ABOUT THIS TASK: Each line of the data below that holds the word "installation" is to be reported in full.
··· RECORDS TO PROCESS ···
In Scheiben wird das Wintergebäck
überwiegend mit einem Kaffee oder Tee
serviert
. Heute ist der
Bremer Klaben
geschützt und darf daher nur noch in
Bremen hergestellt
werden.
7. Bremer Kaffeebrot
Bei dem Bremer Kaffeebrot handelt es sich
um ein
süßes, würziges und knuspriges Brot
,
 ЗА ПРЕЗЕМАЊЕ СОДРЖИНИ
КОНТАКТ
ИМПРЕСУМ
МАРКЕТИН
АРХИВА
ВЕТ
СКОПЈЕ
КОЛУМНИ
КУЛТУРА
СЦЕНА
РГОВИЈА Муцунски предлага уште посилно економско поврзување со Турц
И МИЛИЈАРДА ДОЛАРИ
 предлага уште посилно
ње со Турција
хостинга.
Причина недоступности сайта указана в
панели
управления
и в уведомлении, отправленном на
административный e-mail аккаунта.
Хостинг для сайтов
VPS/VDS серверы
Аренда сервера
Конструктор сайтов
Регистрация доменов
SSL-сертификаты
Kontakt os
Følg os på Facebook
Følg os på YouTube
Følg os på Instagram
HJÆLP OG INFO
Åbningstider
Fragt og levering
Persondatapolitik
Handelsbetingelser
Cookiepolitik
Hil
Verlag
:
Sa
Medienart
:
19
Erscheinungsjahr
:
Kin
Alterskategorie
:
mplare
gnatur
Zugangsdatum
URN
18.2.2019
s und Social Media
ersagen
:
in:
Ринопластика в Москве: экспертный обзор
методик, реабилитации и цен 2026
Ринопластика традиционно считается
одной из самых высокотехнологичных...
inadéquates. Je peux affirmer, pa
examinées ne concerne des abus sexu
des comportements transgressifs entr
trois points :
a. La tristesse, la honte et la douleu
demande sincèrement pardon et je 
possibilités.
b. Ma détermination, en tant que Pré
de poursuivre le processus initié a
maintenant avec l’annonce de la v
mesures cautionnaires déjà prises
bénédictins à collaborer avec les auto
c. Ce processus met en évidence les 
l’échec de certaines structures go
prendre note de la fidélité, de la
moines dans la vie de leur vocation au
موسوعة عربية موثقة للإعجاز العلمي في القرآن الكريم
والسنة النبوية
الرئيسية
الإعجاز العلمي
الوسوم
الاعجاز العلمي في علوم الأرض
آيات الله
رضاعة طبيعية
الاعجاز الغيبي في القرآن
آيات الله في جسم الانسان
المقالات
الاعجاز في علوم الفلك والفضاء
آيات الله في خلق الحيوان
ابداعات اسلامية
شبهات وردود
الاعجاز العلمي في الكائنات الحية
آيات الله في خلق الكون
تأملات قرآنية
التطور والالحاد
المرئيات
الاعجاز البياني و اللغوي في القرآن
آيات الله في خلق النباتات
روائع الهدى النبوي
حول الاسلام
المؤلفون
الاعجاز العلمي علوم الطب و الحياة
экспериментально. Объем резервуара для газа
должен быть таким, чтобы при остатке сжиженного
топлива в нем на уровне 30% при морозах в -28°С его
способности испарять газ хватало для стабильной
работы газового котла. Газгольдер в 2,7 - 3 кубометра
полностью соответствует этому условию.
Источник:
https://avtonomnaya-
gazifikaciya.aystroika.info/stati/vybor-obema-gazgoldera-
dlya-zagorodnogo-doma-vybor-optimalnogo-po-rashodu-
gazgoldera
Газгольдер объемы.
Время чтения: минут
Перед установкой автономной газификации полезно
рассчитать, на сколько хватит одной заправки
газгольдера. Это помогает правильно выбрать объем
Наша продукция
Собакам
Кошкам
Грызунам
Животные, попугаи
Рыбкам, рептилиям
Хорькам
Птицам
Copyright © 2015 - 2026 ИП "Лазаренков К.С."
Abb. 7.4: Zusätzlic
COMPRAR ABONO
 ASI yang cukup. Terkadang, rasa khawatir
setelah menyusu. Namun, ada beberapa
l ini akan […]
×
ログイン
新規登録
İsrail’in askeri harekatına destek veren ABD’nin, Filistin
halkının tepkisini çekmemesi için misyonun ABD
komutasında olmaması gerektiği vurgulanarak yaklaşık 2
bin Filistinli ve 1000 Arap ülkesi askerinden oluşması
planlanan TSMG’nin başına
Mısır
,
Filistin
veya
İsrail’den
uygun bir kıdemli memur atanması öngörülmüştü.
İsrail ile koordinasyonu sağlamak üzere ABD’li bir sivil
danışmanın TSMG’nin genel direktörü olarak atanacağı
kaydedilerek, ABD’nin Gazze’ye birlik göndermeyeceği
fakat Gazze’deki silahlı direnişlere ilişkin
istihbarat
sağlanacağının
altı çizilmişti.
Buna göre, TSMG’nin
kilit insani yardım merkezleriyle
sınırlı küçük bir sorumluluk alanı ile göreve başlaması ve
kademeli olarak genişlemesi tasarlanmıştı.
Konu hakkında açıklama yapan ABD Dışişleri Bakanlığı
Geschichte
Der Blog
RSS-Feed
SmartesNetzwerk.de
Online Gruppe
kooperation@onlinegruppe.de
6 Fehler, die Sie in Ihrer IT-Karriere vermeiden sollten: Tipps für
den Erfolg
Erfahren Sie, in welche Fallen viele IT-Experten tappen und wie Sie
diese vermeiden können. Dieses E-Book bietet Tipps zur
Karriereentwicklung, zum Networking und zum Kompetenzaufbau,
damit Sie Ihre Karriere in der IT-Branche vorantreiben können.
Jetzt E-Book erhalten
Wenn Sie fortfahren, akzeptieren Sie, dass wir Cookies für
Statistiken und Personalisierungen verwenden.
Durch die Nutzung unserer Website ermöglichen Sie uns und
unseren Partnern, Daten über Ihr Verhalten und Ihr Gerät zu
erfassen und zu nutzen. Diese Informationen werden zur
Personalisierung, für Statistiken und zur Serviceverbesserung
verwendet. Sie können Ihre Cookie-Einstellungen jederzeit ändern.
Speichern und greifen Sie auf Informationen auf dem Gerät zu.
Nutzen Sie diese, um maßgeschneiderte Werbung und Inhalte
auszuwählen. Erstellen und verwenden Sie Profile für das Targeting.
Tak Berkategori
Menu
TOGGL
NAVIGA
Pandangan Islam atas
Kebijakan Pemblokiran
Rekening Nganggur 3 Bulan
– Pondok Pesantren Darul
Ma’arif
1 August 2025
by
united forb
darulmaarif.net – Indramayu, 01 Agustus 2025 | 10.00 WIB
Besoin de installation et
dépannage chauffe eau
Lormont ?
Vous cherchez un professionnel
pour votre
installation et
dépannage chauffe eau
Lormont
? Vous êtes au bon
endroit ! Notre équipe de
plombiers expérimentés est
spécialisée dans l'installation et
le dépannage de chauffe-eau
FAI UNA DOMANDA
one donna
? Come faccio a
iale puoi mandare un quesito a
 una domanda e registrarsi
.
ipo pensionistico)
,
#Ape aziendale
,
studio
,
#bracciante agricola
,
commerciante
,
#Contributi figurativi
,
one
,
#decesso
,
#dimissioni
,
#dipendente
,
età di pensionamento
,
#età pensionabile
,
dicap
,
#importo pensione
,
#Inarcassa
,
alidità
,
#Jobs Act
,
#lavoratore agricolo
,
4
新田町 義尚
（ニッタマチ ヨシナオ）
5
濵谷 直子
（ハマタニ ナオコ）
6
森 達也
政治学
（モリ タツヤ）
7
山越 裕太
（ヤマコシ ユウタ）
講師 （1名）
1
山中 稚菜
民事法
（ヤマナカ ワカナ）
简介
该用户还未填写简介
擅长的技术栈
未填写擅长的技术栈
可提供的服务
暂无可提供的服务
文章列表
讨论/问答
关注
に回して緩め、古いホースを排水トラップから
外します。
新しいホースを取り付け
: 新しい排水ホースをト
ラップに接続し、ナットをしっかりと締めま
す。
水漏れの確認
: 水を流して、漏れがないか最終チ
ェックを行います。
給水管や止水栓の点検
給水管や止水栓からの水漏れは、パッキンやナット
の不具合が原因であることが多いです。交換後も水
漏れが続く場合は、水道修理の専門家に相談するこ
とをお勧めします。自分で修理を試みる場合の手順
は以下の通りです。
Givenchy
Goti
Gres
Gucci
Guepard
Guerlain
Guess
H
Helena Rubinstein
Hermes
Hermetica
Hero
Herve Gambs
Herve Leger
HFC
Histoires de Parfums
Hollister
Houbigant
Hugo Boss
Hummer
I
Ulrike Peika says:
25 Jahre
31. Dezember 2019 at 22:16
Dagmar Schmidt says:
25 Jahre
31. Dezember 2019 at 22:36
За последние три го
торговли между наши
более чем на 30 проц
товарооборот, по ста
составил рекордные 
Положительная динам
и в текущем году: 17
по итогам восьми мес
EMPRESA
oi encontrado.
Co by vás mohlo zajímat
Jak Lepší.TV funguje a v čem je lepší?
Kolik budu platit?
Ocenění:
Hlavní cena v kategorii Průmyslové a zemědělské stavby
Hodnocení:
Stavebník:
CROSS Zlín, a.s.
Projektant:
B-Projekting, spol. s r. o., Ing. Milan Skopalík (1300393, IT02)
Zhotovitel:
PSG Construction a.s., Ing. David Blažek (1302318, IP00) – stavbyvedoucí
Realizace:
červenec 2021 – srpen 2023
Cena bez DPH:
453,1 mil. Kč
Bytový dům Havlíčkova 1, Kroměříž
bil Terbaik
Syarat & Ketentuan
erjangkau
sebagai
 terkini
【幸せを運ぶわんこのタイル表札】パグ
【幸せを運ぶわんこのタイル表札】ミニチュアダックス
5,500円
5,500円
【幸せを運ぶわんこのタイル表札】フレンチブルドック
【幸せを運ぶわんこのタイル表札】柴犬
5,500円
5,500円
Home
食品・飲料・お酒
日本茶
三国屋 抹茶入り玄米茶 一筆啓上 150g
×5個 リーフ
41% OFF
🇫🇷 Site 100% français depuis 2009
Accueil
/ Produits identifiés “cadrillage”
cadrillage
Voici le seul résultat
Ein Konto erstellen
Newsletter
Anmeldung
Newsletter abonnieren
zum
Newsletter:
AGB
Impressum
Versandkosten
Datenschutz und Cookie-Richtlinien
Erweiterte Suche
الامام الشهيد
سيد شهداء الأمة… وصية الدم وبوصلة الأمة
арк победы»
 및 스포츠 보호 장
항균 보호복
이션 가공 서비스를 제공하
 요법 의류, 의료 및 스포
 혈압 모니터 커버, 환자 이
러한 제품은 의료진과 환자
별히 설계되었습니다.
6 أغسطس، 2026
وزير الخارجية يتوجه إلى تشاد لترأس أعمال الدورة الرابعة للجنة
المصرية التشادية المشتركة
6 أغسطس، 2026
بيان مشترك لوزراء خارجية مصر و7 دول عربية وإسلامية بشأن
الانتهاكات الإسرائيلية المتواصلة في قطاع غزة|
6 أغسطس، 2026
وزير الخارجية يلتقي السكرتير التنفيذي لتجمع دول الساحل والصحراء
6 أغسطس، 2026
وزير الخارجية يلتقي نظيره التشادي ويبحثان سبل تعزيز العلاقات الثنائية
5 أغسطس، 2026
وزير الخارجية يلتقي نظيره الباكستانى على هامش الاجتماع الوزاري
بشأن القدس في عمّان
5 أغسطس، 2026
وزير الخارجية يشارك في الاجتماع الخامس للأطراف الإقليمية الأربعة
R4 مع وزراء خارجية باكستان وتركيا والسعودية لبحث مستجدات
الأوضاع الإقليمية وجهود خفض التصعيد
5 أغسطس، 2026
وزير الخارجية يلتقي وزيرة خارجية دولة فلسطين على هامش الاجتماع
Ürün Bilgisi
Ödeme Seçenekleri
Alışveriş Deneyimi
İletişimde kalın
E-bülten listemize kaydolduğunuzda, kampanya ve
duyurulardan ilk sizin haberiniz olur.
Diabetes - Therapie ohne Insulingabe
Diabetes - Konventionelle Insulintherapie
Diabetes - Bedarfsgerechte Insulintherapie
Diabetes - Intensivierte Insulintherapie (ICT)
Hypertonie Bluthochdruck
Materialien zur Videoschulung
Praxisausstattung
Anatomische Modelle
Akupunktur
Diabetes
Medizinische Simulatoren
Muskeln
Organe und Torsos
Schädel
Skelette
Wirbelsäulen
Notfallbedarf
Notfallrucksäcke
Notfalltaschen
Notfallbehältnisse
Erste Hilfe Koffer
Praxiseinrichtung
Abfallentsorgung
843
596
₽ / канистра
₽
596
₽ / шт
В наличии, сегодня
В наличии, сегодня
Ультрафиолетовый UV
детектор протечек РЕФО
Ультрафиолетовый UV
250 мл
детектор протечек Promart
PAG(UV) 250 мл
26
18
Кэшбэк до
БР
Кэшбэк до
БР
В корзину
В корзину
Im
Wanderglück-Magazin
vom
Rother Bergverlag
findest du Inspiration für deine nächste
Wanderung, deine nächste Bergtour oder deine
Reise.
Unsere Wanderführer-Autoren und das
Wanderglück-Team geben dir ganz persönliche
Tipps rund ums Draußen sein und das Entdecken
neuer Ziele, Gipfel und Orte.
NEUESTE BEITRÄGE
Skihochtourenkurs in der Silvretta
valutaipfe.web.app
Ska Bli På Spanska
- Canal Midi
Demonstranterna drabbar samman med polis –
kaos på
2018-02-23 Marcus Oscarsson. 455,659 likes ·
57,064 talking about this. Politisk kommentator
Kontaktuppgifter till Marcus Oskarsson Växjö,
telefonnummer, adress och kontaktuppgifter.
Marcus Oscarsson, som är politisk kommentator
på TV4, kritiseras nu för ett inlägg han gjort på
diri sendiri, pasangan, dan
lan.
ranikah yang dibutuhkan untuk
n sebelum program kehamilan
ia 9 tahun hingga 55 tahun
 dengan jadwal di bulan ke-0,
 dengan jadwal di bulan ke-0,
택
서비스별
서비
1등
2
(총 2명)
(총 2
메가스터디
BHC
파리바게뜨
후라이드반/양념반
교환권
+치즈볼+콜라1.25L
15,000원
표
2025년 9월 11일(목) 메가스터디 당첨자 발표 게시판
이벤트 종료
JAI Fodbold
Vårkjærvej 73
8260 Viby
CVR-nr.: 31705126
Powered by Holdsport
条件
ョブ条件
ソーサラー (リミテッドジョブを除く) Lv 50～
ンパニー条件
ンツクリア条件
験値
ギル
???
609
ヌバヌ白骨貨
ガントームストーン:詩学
···
ANSWER:
Besoin de installation et
installation et
spécialisée dans l'installation et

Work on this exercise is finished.